Problems in the IPO market have the potential to ripple through and slam the S&P 500, and the failed WeWork offering could be a warning, according to Bank of America Merrill Lynch equity analysts.
That's because private equity, heavily invested in start-ups, has become a much bigger piece of the investment portfolios of asset allocators, like pension funds. If private equity runs into trouble, pension funds would struggle to unload holdings and could instead sell the easiest assets to dispose of — including the S&P 500.
"Faint cracks are showing in the IPO market vis a vis WeWork's recent aborted IPO. We are concerned that if private equity assets are marked down, pension funds may be forced sellers of the most liquid assets, which primarily reside in passive exposure to the S&P 500," the BofA analysts wrote in a note.
WeWork was to have been one of the most high-profile IPOs of the year, but within a month of its August filing, its initial public offering was shelved, its CEO was ousted, and its valuation collapsed from near $50 billion. It's since been taken over by its largest investor, SoftBank.
Nonetheless, the BofA analysts remain somewhat bullish for 2020, with a target of 3,300 on the S&P 500.
"We're looking for upside. We've seen enough pent up cap ex which could be unleashed next year," said Savita Subramanian, chief quant and equity strategist at BofA. But the year could start off on a rocky footing.
"I do think come Jan. 2, there will be a shakeout," she said, adding investors should be looking at areas of value, like financials and select industrial companies.
Subramanian, appearing on CNBC's "Squawk Box," said one of her concerns is that private equity has become highly valued, and in some cases more so than public equity. The environment for private equity is "super-conducive."
At the same time, pension funds have increased their exposure to illiquid investments, including private equity.
"25% of pension funds are in illiquid assets. That's not the whole kit and caboodle," said Subramanian. But they have not been tested in a time of stress or when capital costs are rising. That number had been 8% in 2006.

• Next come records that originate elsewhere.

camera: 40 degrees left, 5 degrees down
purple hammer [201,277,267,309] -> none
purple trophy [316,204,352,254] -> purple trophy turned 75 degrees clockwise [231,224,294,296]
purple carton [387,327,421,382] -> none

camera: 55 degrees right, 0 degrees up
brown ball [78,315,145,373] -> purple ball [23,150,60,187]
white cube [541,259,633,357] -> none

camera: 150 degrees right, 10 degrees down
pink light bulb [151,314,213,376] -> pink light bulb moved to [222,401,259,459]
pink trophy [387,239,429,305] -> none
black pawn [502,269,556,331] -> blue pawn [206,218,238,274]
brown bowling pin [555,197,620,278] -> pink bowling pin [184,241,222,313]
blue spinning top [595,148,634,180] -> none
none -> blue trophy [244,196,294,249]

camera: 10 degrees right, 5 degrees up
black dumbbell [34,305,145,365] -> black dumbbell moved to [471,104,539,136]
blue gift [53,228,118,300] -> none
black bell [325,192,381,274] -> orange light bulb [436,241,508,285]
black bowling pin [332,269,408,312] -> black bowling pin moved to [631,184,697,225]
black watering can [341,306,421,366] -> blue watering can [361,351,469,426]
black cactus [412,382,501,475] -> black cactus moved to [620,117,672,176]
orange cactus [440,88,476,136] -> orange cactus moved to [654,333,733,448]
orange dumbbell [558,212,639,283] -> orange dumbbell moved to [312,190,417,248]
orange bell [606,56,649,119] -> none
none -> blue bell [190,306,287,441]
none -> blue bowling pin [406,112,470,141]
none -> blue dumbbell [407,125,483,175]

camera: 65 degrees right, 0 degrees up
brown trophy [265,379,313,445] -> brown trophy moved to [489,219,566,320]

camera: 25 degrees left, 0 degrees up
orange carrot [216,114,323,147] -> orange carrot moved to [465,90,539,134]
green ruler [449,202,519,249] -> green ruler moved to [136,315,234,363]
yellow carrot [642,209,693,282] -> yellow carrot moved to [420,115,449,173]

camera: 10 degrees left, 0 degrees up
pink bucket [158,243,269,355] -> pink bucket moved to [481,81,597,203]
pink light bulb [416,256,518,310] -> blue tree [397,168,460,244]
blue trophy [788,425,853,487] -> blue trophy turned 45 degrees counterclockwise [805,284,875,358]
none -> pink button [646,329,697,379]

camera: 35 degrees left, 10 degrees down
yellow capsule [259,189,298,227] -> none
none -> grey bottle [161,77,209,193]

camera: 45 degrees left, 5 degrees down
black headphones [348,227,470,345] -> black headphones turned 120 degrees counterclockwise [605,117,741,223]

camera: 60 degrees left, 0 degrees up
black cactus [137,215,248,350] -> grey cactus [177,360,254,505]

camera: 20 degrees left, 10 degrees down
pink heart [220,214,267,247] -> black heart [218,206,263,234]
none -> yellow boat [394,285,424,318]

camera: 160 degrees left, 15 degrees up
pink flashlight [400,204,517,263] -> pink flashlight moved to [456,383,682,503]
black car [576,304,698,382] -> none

Asset allocators have also shifted more funds into fast-money type investments, like quants and hedge funds.
"Of those active institutional investors that remain, the overlap in their single stock holdings is at extreme levels—mostly in momentum stocks," the BofA analysts wrote. "Momentum has driven the S&P 500 to become very tail heavy, with the 10 largest companies now representing roughly 25% of the index, similar to what we saw during record Tech Bubble levels."